Brooke picked up “The Immortal Life of Henrietta Lacks” in e-format from the library a few weeks ago, and as it’s a book I’d heard of and had some interest in, I joined her in reading it. Overall, it was a fascinating tale of how a black woman named Henrietta Lacks in the American South of the early-1950s died of cervical cancer, but samples of her cancerous cells survived in a dish (now known as HeLa cells), paving the way for not only the modern technique of cell culture, but also the discoveries that would develop the polio vaccine, new cancer treatments, and unlock many secrets of genetics.
While the book covers the science in a comprehensive, yet very readable manner, it also tells the reader of what happened to Henrietta’s family in the aftermath of her death, and the fact that they not only had no knowledge of the fact that Henrietta’s cells were being used in research, but they also received no compensation whatsoever for the discoveries that came from it. When the family eventually discovered what had been happening with HeLa cells over the previous 20 years (seriously…20 years after her death, the family found out…), they didn’t understand what was going on, partially because researchers didn’t take the time to explain it to them, but also because many of them never completed high school, let alone took a single biology class.
This passage jumped out at me:
Deborah realized these movies were fiction, but for her the line between sci-fi and reality had blurred years earlier, when her father got that first call saying Henrietta’s cells were still alive. Deborah knew her mother’s cells had grown like the Blob until there were so many of them they could wrap around the Earth several times. It sounded crazy, but it was true.
“You just never know,” Deborah said, fishing two more articles from the pile and handing them to me. One was called HUMAN, PLANT CELLS FUSED: WALKING CARROTS NEXT? The other was MAN-ANIMAL CELLS BRED IN LAB. Both were about her mother’s cells, and neither was science fiction.
“I don’t know what they did,” Deborah said, “but it all sound like ‘Jurassic Park’ to me.”
This conversation took place in the early-2000s, though Deborah, Henrietta’s youngest daughter, had been reading articles like the ones mentioned for decades, especially in the early years before the media and society really could grasp the power and utility of cell culture. Sure, researchers were making “hybrids,” but what exactly did that mean? The articles were sensationalistic, rarely providing enough background information to explain the meaning behind what researchers were doing (i.e. not making “man-animals”…).

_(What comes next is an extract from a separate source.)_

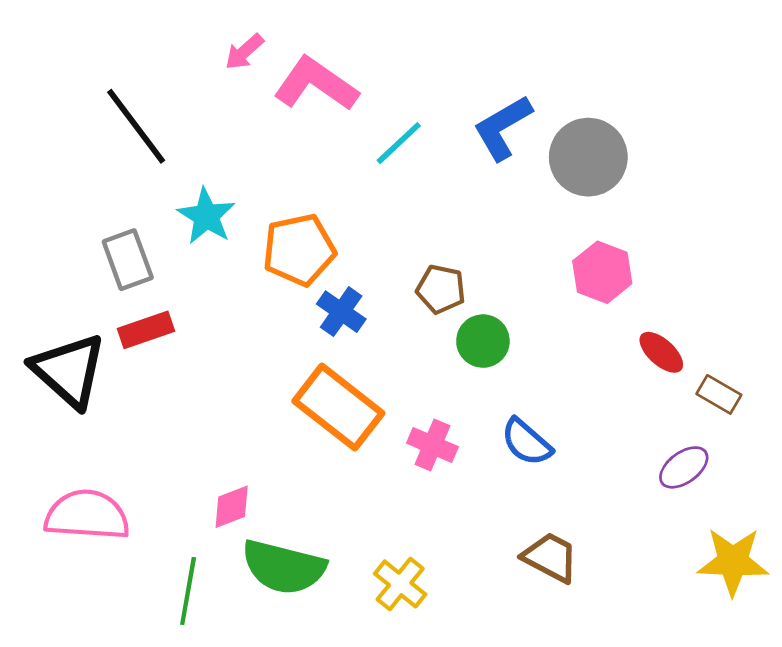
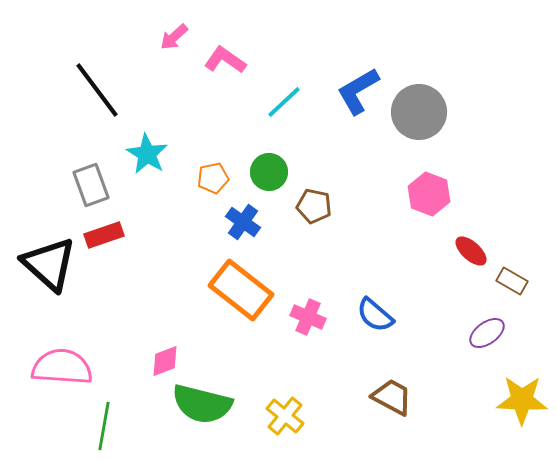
pink L-shape: (316, 84) -> (225, 60), size x0.7
orange pentagon: (299, 250) -> (213, 178), size x0.6
green circle: (483, 341) -> (269, 172), moved
green line: (188, 591) -> (104, 426), moved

But a lot of it goes back to the lack of education. The Lacks family simply could not understand what was happening with Henrietta’s cells because they barely had a concept of what a ‘cell’ was, let along the technologies and diseases HeLa cells could (or did) help cure. Heck, I remember trying to explain my graduate work to my 90+ year old grandmother (who possibly never took a biology class, and even if she did, it was in the early-1930s…), and that was extremely difficult. It’s not that she wasn’t intelligent: she just didn’t have the background knowledge to understand much of what I was telling her.
As scientists, I think many of us expect that society, as a whole, has a basic understanding of how the world around them functions, but I have to wonder if society understands less than we think. We expect that people over the age of 50 have taken a biology class before, but forget that biology has come a long way since they took those classes in the 1970s (when cell culture was still in its infancy). We further don’t recognize that many of our aging population (i.e. people older than 60) haven’t had a biology class since the 1960s or earlier, if they took a ‘biology class’ at all. And these are the people that we’re marketing countless drugs to during the commercial breaks from the evening news.
We need to get better at recognizing that “science” moves faster than society’s understanding of it. Perhaps this is why researchers have a tough time getting the concepts of “global climate change,” “evolution” and “childhood vaccination” across to certain segments of the population. If they had the scientific background (or the will to learn more on the subject from primary literature, rather than silly blogs like this one), perhaps our society could move forward on many fronts, whether environmental, sociological or spiritual.
Though it’s important for scientists to communicate more effectively, it’s also incumbent upon society to start listening. Otherwise, we are all doomed to repeat the failures presented in the book. It’s definitely worth a read.